Stored items
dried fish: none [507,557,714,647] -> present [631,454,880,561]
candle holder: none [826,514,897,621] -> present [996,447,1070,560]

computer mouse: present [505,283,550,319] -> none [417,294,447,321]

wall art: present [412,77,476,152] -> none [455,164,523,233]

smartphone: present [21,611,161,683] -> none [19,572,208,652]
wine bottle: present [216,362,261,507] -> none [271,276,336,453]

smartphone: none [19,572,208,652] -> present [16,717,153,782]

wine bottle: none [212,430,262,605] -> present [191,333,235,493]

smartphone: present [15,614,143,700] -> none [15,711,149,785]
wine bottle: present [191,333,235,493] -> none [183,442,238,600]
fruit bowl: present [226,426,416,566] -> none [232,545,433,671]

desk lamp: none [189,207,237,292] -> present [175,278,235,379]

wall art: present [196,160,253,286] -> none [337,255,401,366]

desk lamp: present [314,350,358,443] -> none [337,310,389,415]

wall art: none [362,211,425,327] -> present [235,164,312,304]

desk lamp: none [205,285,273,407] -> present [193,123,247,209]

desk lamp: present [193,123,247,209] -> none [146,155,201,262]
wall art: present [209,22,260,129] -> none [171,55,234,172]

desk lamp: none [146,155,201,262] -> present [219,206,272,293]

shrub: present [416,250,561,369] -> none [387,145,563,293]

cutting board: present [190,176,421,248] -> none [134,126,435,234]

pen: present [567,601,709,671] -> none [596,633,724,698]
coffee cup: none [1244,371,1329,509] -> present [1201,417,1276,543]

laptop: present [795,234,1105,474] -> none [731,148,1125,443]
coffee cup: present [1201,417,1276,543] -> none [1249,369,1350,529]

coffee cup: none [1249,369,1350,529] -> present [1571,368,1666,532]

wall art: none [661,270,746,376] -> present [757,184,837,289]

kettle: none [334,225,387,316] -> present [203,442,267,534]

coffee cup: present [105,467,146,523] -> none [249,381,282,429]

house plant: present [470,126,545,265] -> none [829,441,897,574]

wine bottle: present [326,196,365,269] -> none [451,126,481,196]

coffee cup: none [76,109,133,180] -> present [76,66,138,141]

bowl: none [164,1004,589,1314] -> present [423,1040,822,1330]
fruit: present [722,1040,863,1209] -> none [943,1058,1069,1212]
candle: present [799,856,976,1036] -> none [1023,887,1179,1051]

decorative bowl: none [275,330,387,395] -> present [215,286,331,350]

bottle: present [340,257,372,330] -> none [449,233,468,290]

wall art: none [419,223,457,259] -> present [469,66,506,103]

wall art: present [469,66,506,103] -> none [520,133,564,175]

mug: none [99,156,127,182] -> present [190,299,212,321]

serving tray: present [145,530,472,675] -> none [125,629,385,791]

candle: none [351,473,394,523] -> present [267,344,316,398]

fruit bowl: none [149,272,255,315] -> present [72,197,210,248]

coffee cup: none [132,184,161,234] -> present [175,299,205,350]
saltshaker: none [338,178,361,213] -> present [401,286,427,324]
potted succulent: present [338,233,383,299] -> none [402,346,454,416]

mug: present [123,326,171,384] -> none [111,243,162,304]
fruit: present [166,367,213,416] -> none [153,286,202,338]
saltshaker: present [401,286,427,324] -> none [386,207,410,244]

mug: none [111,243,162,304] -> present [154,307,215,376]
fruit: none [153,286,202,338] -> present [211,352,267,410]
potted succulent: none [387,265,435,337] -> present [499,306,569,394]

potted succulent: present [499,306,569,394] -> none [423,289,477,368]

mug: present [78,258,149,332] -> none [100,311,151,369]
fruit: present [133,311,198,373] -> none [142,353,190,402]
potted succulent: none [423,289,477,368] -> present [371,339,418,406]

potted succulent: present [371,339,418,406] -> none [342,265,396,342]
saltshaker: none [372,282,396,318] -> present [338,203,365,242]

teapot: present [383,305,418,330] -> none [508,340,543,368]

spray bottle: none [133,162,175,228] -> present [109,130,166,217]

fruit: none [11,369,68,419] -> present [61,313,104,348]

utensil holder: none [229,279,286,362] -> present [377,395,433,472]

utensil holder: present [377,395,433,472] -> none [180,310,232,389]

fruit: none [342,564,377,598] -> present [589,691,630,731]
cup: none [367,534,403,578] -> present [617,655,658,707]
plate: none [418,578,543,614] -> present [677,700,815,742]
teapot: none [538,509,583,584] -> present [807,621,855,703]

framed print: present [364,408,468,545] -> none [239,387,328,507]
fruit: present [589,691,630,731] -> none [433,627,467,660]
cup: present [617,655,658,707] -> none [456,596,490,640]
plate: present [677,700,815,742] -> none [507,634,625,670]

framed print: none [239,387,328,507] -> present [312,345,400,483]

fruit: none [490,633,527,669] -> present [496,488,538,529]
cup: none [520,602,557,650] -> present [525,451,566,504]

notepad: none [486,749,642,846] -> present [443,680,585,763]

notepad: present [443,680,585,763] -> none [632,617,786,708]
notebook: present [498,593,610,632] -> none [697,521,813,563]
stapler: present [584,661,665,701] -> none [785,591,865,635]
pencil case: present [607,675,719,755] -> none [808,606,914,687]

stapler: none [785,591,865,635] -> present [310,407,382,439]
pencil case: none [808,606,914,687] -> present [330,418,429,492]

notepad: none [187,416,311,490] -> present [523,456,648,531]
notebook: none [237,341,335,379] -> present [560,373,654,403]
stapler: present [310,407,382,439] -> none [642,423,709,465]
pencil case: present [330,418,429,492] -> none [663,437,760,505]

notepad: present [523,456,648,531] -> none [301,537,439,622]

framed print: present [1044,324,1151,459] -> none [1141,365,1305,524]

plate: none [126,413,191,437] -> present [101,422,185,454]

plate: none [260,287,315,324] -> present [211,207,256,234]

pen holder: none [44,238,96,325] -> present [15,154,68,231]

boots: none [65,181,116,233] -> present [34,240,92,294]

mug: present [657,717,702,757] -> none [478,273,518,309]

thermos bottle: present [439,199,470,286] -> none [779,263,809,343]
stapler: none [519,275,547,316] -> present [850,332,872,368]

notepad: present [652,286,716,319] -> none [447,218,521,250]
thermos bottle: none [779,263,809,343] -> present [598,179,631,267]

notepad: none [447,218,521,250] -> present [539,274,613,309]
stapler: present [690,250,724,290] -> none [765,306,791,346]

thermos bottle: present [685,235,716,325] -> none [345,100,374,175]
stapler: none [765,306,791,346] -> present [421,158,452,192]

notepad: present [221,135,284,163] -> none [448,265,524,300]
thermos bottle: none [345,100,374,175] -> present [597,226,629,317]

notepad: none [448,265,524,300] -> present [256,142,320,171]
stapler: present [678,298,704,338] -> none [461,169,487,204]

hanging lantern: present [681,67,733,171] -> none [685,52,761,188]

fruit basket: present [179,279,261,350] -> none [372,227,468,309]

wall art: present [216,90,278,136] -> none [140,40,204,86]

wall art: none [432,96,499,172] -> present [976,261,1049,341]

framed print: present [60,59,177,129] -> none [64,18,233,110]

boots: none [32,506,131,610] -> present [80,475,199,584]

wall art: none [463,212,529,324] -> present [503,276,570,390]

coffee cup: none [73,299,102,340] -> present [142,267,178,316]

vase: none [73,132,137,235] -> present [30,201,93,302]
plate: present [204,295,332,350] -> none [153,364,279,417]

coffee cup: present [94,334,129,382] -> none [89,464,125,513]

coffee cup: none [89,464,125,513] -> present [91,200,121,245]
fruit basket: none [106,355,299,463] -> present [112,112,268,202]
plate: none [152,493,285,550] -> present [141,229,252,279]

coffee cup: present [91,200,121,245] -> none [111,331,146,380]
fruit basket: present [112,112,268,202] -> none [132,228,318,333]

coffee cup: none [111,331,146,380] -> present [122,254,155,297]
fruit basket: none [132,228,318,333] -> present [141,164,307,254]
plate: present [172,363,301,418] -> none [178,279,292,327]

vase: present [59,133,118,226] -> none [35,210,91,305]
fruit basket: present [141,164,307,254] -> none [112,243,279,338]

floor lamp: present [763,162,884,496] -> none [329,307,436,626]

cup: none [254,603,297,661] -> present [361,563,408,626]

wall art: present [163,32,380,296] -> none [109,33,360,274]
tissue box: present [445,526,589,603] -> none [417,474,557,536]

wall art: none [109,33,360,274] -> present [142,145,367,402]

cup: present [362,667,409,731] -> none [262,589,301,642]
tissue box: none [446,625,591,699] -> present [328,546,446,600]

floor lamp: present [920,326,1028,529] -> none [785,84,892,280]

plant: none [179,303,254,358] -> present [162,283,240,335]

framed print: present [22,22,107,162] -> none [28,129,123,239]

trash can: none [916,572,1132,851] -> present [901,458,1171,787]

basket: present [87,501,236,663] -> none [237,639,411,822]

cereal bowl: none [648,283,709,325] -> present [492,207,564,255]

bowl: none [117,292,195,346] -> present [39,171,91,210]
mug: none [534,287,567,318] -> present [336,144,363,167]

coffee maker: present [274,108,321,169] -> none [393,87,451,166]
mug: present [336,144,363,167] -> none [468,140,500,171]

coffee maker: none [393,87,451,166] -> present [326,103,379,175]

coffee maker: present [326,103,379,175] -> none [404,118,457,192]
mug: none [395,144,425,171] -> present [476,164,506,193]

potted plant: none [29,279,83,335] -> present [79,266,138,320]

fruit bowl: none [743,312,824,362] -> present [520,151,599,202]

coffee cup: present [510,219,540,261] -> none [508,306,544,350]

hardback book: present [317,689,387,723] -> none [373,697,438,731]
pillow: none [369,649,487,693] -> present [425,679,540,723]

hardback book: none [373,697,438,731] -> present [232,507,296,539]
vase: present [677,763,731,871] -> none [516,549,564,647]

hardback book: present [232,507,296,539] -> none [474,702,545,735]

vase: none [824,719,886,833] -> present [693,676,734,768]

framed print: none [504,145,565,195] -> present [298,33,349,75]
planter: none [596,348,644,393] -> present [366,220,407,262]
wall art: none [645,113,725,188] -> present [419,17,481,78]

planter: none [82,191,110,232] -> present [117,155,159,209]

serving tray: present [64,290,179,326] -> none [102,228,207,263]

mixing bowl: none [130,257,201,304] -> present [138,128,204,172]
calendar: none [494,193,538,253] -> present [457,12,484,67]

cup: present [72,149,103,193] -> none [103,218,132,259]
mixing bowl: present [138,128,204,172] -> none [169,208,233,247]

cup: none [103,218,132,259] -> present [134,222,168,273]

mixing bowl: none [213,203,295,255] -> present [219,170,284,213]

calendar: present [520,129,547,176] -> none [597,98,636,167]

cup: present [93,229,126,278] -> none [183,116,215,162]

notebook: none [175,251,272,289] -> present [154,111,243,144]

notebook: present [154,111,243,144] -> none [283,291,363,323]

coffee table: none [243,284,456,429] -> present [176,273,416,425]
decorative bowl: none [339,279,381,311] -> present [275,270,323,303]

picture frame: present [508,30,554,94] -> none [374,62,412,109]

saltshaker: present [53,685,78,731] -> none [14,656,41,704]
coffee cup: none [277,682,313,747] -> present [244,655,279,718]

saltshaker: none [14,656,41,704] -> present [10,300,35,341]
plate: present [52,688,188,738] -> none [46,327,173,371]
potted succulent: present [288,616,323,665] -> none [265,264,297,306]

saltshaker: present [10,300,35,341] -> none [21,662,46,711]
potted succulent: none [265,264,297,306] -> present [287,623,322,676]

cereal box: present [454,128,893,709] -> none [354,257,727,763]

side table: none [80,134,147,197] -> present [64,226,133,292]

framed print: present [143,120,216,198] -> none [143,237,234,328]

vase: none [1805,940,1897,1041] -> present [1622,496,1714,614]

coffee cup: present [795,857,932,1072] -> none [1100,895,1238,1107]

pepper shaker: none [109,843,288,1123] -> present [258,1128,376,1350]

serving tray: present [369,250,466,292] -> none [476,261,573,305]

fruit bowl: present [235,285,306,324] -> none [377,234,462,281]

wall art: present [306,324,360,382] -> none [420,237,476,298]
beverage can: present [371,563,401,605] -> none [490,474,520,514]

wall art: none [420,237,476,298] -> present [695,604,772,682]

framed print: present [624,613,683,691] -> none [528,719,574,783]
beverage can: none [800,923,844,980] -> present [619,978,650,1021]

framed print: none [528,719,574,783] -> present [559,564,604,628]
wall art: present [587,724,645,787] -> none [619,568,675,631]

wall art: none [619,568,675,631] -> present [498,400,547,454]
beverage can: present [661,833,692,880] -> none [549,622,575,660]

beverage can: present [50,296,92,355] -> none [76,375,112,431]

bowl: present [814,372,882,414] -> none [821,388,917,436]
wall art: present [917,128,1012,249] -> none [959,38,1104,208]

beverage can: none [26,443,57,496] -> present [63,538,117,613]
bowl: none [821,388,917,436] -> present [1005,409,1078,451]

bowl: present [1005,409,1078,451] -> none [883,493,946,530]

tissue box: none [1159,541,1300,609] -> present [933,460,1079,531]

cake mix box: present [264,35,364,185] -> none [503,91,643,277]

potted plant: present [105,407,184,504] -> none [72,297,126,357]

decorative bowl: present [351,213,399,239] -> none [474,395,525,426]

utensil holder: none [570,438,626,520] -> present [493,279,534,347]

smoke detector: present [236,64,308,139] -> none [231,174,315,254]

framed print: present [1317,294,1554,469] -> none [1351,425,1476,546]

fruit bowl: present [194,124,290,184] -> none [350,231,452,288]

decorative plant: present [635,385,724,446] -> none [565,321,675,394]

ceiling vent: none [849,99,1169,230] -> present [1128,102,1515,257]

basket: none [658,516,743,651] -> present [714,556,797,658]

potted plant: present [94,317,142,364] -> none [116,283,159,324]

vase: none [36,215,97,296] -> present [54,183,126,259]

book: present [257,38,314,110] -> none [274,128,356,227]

• **Work to be completed**:
Could you return exactly the lines above from the line with "wall art: present [306,324,360,382]" to the line with "potted plant: present [105,407,184,504]", both included, and nothing else?

• **Response area**:
wall art: present [306,324,360,382] -> none [420,237,476,298]
beverage can: present [371,563,401,605] -> none [490,474,520,514]

wall art: none [420,237,476,298] -> present [695,604,772,682]

framed print: present [624,613,683,691] -> none [528,719,574,783]
beverage can: none [800,923,844,980] -> present [619,978,650,1021]

framed print: none [528,719,574,783] -> present [559,564,604,628]
wall art: present [587,724,645,787] -> none [619,568,675,631]

wall art: none [619,568,675,631] -> present [498,400,547,454]
beverage can: present [661,833,692,880] -> none [549,622,575,660]

beverage can: present [50,296,92,355] -> none [76,375,112,431]

bowl: present [814,372,882,414] -> none [821,388,917,436]
wall art: present [917,128,1012,249] -> none [959,38,1104,208]

beverage can: none [26,443,57,496] -> present [63,538,117,613]
bowl: none [821,388,917,436] -> present [1005,409,1078,451]

bowl: present [1005,409,1078,451] -> none [883,493,946,530]

tissue box: none [1159,541,1300,609] -> present [933,460,1079,531]

cake mix box: present [264,35,364,185] -> none [503,91,643,277]

potted plant: present [105,407,184,504] -> none [72,297,126,357]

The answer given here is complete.